Text for analysis Start Marker
Let $X$ be an infinite-dimensional separable Banach space. A linear and continuous operator $T\in L\left(X\right)$ is said to be hypercyclic if there exists some $x\in X$ whose orbit under $T$ is dense. If, in addition, the set of periodic points for $T$ is dense, then $T$ is said to be chaotic. Analogous definitions can also be stated for a ${C}_{0}$-semigroup ${\left\{{T}_{t}\right\}}_{t\ge 0}$ of linear and continuous operators in $L\left(X\right)$.

There are some differences in the treatment of hypercyclicity and chaos: It is known that every infinite-dimensional separable Banach space supports a hypercyclic operator [see S. I. Ansari, J. Funct. Anal. 148, No. 2, 384–390 (1997; Zbl 0898.47019) and L. Bernal-González, Proc. Am. Math. Soc. 127, No. 4, 1003–1010 (1999; Zbl 0911.47020); see also J. Bonet and A. Peris, J. Funct. Anal. 159, No. 2, 587–595 (1998; Zbl 0926.47011) for the Fréchet case]. However, the counterpart for chaotic operators is not fulfilled [J. Bonet, F. Martínez-Giménez and A. Peris, Bull. Lond. Math. Soc. 33, No. 2, 196–198 (2001; Zbl 1046.47008)]. In both cases, analogous results can also be stated for ${C}_{0}$-semigroups [T. Bermúdez, A. Bonilla and A. Martinón, Proc. Am. Math. Soc. 131, No. 8, 2435–2441 (2003; Zbl 1044.47006)].
Text for analysis End Marker
Work instruction A: In the passage on hypercyclic and chaotic operators, what extra condition makes a hypercyclic operator chaotic?
Task input Start Marker
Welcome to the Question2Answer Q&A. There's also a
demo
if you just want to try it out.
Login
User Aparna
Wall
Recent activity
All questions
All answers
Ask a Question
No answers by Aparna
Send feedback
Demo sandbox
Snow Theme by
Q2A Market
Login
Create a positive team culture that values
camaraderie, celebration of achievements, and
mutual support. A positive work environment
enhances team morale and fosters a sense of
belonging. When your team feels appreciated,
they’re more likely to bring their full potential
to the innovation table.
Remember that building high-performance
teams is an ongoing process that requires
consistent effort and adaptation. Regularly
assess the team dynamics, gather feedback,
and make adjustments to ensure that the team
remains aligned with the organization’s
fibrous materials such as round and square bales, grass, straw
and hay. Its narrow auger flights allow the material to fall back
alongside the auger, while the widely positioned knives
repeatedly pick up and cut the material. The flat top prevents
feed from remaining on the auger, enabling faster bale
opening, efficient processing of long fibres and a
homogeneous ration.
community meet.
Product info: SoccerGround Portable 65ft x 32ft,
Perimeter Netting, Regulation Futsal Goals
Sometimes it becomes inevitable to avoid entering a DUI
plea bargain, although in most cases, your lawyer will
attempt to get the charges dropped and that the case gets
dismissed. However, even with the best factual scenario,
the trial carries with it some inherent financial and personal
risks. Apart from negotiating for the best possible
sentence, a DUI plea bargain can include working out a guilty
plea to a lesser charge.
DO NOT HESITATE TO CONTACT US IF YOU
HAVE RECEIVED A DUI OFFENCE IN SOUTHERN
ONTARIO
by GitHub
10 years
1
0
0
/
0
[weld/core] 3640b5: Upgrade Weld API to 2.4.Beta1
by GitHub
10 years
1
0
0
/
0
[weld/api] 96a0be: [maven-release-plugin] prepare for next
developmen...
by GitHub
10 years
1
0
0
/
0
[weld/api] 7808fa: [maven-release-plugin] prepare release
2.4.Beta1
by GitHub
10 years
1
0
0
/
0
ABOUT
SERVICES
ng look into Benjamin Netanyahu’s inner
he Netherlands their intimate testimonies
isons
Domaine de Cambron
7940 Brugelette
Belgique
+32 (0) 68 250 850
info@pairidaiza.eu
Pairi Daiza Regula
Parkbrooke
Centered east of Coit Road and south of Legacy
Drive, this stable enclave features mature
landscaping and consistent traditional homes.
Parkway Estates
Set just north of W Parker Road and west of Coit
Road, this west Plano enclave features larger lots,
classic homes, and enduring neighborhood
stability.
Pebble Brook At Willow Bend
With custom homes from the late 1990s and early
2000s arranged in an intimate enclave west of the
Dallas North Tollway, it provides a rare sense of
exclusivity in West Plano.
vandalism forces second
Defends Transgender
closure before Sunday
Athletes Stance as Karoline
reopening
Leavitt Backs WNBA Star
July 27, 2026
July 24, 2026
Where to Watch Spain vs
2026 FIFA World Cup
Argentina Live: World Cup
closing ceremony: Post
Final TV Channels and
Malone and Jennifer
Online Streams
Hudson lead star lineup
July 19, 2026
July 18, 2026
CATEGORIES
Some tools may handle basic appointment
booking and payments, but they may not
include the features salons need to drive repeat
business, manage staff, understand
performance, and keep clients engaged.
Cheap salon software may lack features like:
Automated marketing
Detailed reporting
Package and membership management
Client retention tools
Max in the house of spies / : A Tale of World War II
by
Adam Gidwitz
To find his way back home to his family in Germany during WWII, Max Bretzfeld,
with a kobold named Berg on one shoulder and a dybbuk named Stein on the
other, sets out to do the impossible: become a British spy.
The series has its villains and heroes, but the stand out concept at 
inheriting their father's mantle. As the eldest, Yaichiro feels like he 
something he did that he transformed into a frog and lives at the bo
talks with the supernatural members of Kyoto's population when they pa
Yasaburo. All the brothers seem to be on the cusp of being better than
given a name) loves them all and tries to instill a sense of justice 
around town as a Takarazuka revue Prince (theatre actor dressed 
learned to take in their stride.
Task input End Marker
Work instruction B: Reproduce the records word for word, from their first line up to and including the line with "Perimeter Netting, Regulation Futsal Goals".

Response box A: Its set of periodic points must be dense.

Response box B:
Welcome to the Question2Answer Q&A. There's also a
demo
if you just want to try it out.
Login
User Aparna
Wall
Recent activity
All questions
All answers
Ask a Question
No answers by Aparna
Send feedback
Demo sandbox
Snow Theme by
Q2A Market
Login
Create a positive team culture that values
camaraderie, celebration of achievements, and
mutual support. A positive work environment
enhances team morale and fosters a sense of
belonging. When your team feels appreciated,
they’re more likely to bring their full potential
to the innovation table.
Remember that building high-performance
teams is an ongoing process that requires
consistent effort and adaptation. Regularly
assess the team dynamics, gather feedback,
and make adjustments to ensure that the team
remains aligned with the organization’s
fibrous materials such as round and square bales, grass, straw
and hay. Its narrow auger flights allow the material to fall back
alongside the auger, while the widely positioned knives
repeatedly pick up and cut the material. The flat top prevents
feed from remaining on the auger, enabling faster bale
opening, efficient processing of long fibres and a
homogeneous ration.
community meet.
Product info: SoccerGround Portable 65ft x 32ft,
Perimeter Netting, Regulation Futsal Goals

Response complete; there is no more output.